Sebelumnya, Kementerian LHK telah menelusuri dan membahas persoalan ini bersama-sama di tingkat Kementerian Koordinator Perekonomian. Berdasarkan penelusuran tersebut, Siti mengakui, permasalahan utama terganjalnya penetapan RTRW berada di Kementerian LHK. Sebab, selama ini belum ada penegasan yang jelas tentang batas-batas kawasan hutan dari Kementerian LHK.
Seperti diberitakan Katadata sebelumnya, pemerintah pusat menderita kerugian gara-gara terhentinya proses produksi di tiga area migas milik Chevron di Riau. Hingga 31 Mei 2015, potensi kerugian akibat kehilangan produksi migas ini termasuk komponen cost recovery mencapai US$ 68 juta atau setara dengan Rp 904,4 miliar. Proses izin operasi terkendala oleh belum adanya RTRW baru Provinsi Riau.

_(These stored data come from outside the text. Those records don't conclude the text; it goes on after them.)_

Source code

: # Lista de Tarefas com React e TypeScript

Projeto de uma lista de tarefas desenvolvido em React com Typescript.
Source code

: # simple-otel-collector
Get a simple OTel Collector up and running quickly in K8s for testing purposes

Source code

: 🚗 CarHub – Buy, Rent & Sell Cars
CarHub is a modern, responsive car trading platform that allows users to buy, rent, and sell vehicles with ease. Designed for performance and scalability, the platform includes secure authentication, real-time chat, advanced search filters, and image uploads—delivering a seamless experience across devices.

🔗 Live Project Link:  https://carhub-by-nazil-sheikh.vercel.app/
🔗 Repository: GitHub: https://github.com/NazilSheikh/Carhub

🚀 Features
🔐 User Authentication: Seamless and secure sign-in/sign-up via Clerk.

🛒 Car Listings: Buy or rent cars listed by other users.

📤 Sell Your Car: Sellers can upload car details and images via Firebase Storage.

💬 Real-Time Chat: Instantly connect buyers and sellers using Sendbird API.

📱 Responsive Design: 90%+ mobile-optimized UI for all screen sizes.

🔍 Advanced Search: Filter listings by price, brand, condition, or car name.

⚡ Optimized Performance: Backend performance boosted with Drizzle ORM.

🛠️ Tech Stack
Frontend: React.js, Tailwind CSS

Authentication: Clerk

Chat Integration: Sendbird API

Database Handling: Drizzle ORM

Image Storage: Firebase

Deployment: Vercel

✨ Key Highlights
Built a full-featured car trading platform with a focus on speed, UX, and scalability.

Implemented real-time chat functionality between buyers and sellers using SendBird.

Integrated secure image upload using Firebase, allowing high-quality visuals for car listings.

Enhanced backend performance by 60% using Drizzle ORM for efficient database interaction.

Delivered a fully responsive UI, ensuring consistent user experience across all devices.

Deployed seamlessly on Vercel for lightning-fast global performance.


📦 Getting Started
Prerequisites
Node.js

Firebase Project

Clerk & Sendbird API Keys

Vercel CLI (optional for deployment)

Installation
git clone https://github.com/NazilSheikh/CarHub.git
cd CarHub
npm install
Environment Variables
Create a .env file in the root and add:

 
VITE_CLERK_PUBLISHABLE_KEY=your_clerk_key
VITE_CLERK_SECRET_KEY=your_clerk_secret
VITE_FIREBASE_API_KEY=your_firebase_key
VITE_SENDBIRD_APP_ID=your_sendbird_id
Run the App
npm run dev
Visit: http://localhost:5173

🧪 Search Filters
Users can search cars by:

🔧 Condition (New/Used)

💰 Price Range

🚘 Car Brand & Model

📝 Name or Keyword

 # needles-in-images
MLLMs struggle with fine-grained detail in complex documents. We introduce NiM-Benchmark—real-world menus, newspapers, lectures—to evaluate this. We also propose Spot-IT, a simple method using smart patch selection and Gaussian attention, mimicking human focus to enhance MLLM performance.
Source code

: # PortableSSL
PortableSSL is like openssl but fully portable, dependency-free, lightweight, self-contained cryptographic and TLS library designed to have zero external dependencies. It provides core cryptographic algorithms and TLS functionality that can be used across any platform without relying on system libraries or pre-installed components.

Padahal, RTRW menjadi dasar Kementerian LHK untuk membuat Analisa Dampak Lingkungan (Amdal) sehingga Chevron memperoleh izin operasi.
Agar persoalan itu tak berlarut-larut, Menko Perekonomian Sofyan Djalil meminta Kementerian LHK menyelesaikan perubahan Amdal Chevron sedangkan Menteri Agraria mendesak Pemprov Riau agar segera menetapkan Perda RTRW. Bahkan, sembari menanti persoalan itu beres, Sofyan mempersilakan Chevron untuk melanjutkan kegiatan eksplorasi migas. "Chevron boleh jalan (produksi) terus,? katanya.

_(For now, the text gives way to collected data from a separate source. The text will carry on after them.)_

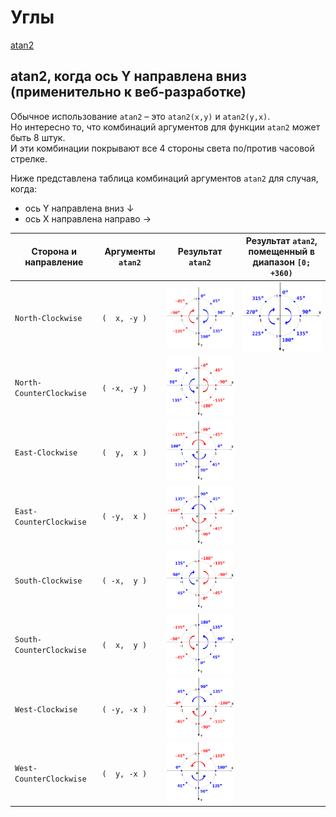 # Углы

[atan2](https://en.wikipedia.org/wiki/Atan2)

## atan2, когда ось Y направлена вниз (применительно к веб-разработке)

Обычное использование `atan2` – это `atan2(x,y)` и `atan2(y,x)`.  
Но интересно то, что комбинаций аргументов для функции `atan2` может быть 8 штук.  
И эти комбинации покрывают все 4 стороны света по/против часовой стрелке.

Ниже представлена таблица комбинаций аргументов `atan2` для случая, когда:

- ось Y направлена вниз ↓
- ось X направлена направо →

| Сторона и направление    | Аргументы `atan2` | Результат `atan2`                                          | Результат `atan2`, <br/> помещенный в диапазон `[0; +360)`  |
|--------------------------|-------------------|------------------------------------------------------------|-------------------------------------------------------------|
| `North-Clockwise`        | `(  x, -y )`      | <img src="./pic/north-clockwise.png" width="253"/>         | <img src="./pic/north-clockwise-0-to-360.png" width="253"/> |
| `North-CounterClockwise` | `( -x, -y )`      | <img src="./pic/north-counter-clockwise.png" width="253"/> |                                                             |
| `East-Clockwise`         | `(  y,  x )`      | <img src="./pic/east-clockwise.png" width="253"/>          |                                                             |
| `East-CounterClockwise`  | `( -y,  x )`      | <img src="./pic/east-counter-clockwise.png" width="253"/>  |                                                             |
| `South-Clockwise`        | `( -x,  y )`      | <img src="./pic/south-clockwise.png" width="253"/>         |                                                             |
| `South-CounterClockwise` | `(  x,  y )`      | <img src="./pic/south-counter-clockwise.png" width="253"/> |                                                             |
| `West-Clockwise`         | `( -y, -x )`      | <img src="./pic/west-clockwise.png" width="253"/>          |                                                             |
| `West-CounterClockwise`  | `(  y, -x )`      | <img src="./pic/west-counter-clockwise.png" width="253"/>  |                                                             |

Menurut Siti, persoalan terganjalnya RTRW sehingga mengganggu produksi migas terjadi juga di daerah lain. Ia mencontohkan, adanya ketidakjelasan kegiatan eksplorasi panas bumi (geothermal) anak usaha Chevron, yakni Chevron Geothermal Salak Ltd, di Gunung Salak, Jawa Barat. "Itu karena SK kami yang tidak firm (jelas), yang mana mau dipakai. Kalau secara derajat kan RTRW hanya mengacu pada kami," ujarnya.
Berdasarkan informasi yang diperoleh Katadata, tiga orang pegawai Chevron yang tengah melakukan survei dan pematokan lahan di proyek panas bumi itu ditangkap oleh polisi hutan karena dianggap melakukan kegiatan tanpa izin di hutan lindung. Chevron mengklaim sudah mengantungi izin dari Dirjen Planologi Kermenterian LHK. Tapi Ditjen Penegakan Hukum di Kementerian LHK menganggap Chevron melakukan pelanggaran. Pasalnya, dua Ditjen ini mengacu kepada dua keputusan menteri yang berbeda.
Ke depan, Siti menjanjikan Kementerian LHK akan memperjelas aspek hukum yang berlaku dalam kegiatan eksplorasi di kawasan hutan sehingga masalah serupa tidak terus berulang. Apalagi, saat ini banyak perusahaan migas yang operasionalnya terganjal oleh aturan-aturan yang tidak terlalu tinggi derajatnya. Padahal, kalau mengacu undang-undang di atasnya, kegiatan tersebut sah secara hukum. "Mereka (perusahaan migas) kadang hanya terganggu oleh Permen yang sifatnya teknis," tandasnya.